The stepped penalty function results in increased loss to society as the perpetrator maximizes his gain.  An example would be of an employee coming into work for six minutes on Monday morning to avoid triggering the termination that would result if they missed a full week.  It may be that the employee only needed Tuesday off but they figured they may as well get the maximum "benefit" to amortize the penalty.  Obviously the firm must find replacement resources to cover the truant employee for the entire week as opposed to Tuesday.

A solution
Excuse how busy this slide is.  The yellow first step was changed to blue for better visibility.  Checkered regions are random, capricious "over-reactions".  The solid red line is the new Net Benefit curve that the perpetrator internalizes.  The effect of the random over-reaction is to smooth out the steps and eliminate the "hard" local maxima.
A surprisingly small amount of randomness results in making the sawtoothed, green, Internalized Net-Benefits line "fuzzy".  Nearly all perpetrators will retrace their internal Net Benefit line to track the presumed lower boundary of that fuzzy region.  That lower bound is depicted in the illustration with the solid red line.

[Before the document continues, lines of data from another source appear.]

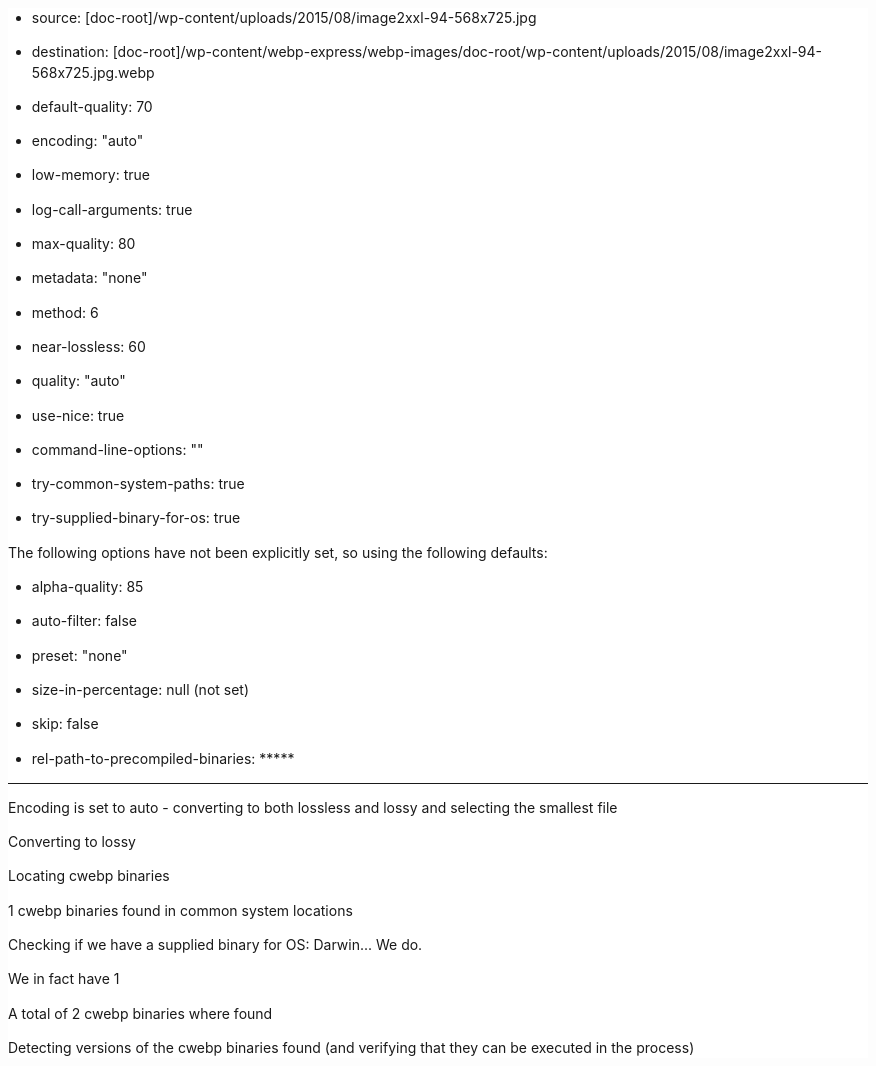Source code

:- source: [doc-root]/wp-content/uploads/2015/08/image2xxl-94-568x725.jpg

- destination: [doc-root]/wp-content/webp-express/webp-images/doc-root/wp-content/uploads/2015/08/image2xxl-94-568x725.jpg.webp

- default-quality: 70

- encoding: "auto"

- low-memory: true

- log-call-arguments: true

- max-quality: 80

- metadata: "none"

- method: 6

- near-lossless: 60

- quality: "auto"

- use-nice: true

- command-line-options: ""

- try-common-system-paths: true

- try-supplied-binary-for-os: true


The following options have not been explicitly set, so using the following defaults:

- alpha-quality: 85

- auto-filter: false

- preset: "none"

- size-in-percentage: null (not set)

- skip: false

- rel-path-to-precompiled-binaries: *****

------------


Encoding is set to auto - converting to both lossless and lossy and selecting the smallest file


Converting to lossy

Locating cwebp binaries

1 cwebp binaries found in common system locations

Checking if we have a supplied binary for OS: Darwin... We do.

We in fact have 1

A total of 2 cwebp binaries where found

Detecting versions of the cwebp binaries found (and verifying that they can be executed in the process)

At the risk of hyper-focusing on "small amount":  Increased data allows the perpetrator to narrow the confidence bands as their internal map firms up.  The narrowing confidence bands act like shrink-wrap and the internalized net benefit curve starts to become "bumpy"...the entire phenomena the boss or cop or politician is attempting to avoid.

This effect extends to transactions other than work-place or school discipline.  Consider the negotiator who asks what it would take if he could spend the night with the other party's wife.  Even suggesting such an outrageous proposition forces the other party to take nothing for granted and to re-test every assumption.

I am ambivalent about dragging politics into this discussion, but it is topical and serves to illustrate the concept.

There are some who suggest that President Trump launched 59 cruise missiles to obliterate a Syrian airbase to send notice that the United States is not entirely predictable.  There are many parties around the world who feel very safe tweaking Uncle Sam's nose because they "know" the exact length of the rope.

Trump's launch of the cruise missiles replaced the rope with a rubber band and Foghorn needs to recalibrate his antics.

It is easy to over-do the capricious and arbitrary portion of the penalty curve.  The boss or cop or politician needs to figure out the minimum "signal" that will result in a smoothing of internalized Net Benefit Curve.  Or said another way, just enough to keep the other guy on his toes.

1 comment:

  1. Part of his 'theory' also revolves around designing testing. We used some that, especially the validity, reliability, and replicability modes when developing testing in actual environments. Weather became the primary variable, requiring the most dense data collection efforts.